Start with the customer, and work backwards to the technology
Digital conversations are easily dominated by the technical people in the room. Conversing in technical jargon effectively sidelines non-technical people, particularly given that these exchanges seem so authoritative. A far better approach is to put the customer at the centre of the conversation, and reflect on the customers’ journey in relation to your product or service. This involves everyone in the room, because we’re all customers as individuals. It’s easier for an executive to practice empathy with customers, and develop an appreciation for pain points in customers’ journeys with our brand.
Another reason to prioritise the customer, is that we’re all users of technology. That is, your employees, as users themselves, are acutely aware of their own digital user pain points. This can easily lead to a primary focus on internal digital projects at the expense of digital projects that touch customers. As we’ve mentioned earlier, our rule of thumb is the ‘2:1 principle,’ i.e. for every internal digital project we say yes to, we need to say yes to two projects that touch customers directly.

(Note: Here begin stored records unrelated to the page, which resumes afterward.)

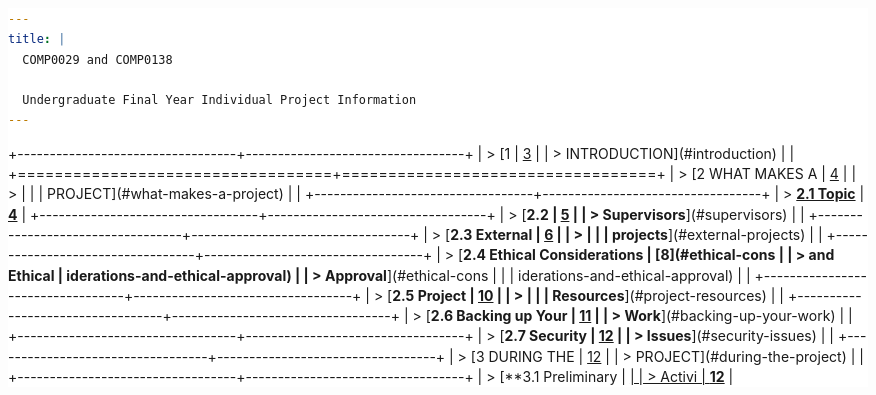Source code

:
 ```yaml
---
title: |
  COMP0029 and COMP0138

  Undergraduate Final Year Individual Project Information
---
```


+----------------------------------+----------------------------------+
| > [1                             | [3](#introduction)               |
| > INTRODUCTION](#introduction)   |                                  |
+==================================+==================================+
| > [2 WHAT MAKES A                | [4](#what-makes-a-project)       |
| >                                |                                  |
|  PROJECT](#what-makes-a-project) |                                  |
+----------------------------------+----------------------------------+
| > [**2.1 Topic**](#topic)        | [**4**](#topic)                  |
+----------------------------------+----------------------------------+
| > [**2.2                         | [**5**](#supervisors)            |
| > Supervisors**](#supervisors)   |                                  |
+----------------------------------+----------------------------------+
| > [**2.3 External                | [**6**](#external-projects)      |
| >                                |                                  |
|  projects**](#external-projects) |                                  |
+----------------------------------+----------------------------------+
| > [**2.4 Ethical Considerations  | [**8**](#ethical-cons            |
| > and Ethical                    | iderations-and-ethical-approval) |
| > Approval**](#ethical-cons      |                                  |
| iderations-and-ethical-approval) |                                  |
+----------------------------------+----------------------------------+
| > [**2.5 Project                 | [**10**](#project-resources)     |
| >                                |                                  |
| Resources**](#project-resources) |                                  |
+----------------------------------+----------------------------------+
| > [**2.6 Backing up Your         | [**11**](#backing-up-your-work)  |
| > Work**](#backing-up-your-work) |                                  |
+----------------------------------+----------------------------------+
| > [**2.7 Security                | [**12**](#security-issues)       |
| > Issues**](#security-issues)    |                                  |
+----------------------------------+----------------------------------+
| > [3 DURING THE                  | [12](#during-the-project)        |
| > PROJECT](#during-the-project)  |                                  |
+----------------------------------+----------------------------------+
| > [**3.1 Preliminary             | [                                |
| > Activi                         | **12**](#preliminary-activities) |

Thirdly, the principle of essentialism is relevant here. A primary focus on technology can lead to vanity projects – often using the latest tech fads such as blockchain, etc, that ultimately die because customers don’t really need this new widget in their lives. Focussing on customer journey pain points takes the conversation out of the realm of novelty, rather focussing on sensible, valuable digital innovations.
Own your system of engagement
This point is slightly technical, but it’s really important as a broad framework within which to navigate your digitisation journey. You can conceive of your company’s technology landscape as broadly two systems – a system of record, and a system of engagement.
Systems of record are systems such as CRM’s and ERP’s – systems typically focussed on employees, that record transactional data and so forth. These administrate the business and shouldn’t change often. It usually makes sense to license these systems rather than build them, as they’re often extremely complex.
Systems of engagement touch customers, partners and others. They need to have brilliant, intuitive user experiences and need to iterate frequently to stay with the times. Your website, apps, social profiles and so forth all form part of your system of engagement.
A smart guiding principle to adopt if you’re intent on competing digitally, is to harness the power of third-party platforms for your system of record, but invest in building out your own system of engagement. The reason for this is that third-party platforms typically make great systems of record but are not as great as systems of engagement.
Wow your employee users
One of your staff may have used Uber to get to your offices this morning. During the trip, she might have conversed with friends via social media, perhaps setting up a social event for the weekend. Just before arriving, she may have made a couple of banking app payments, and purchased groceries for delivery later in the day. As she settles into work, she switches from the Uber, Instacart and Amazon user experiences to your company’s internal systems’ user experience. How would you rate the comparison? The point here is that we cannot hope to attract and retain the brightest young talent to our companies, only to subject them to daily frustration in their workplace user experiences. The key is to prioritize all your organisation’s users, not just customer users.
A sensible place to start is to build business cases for each main employee user friction point, and then digitise operations where it makes sense. Unlike customer user business cases that usually predict revenue growth, executive sponsorship for employee user projects are motivated by the prospect of savings through efficiencies.
All the best in your digital endeavours!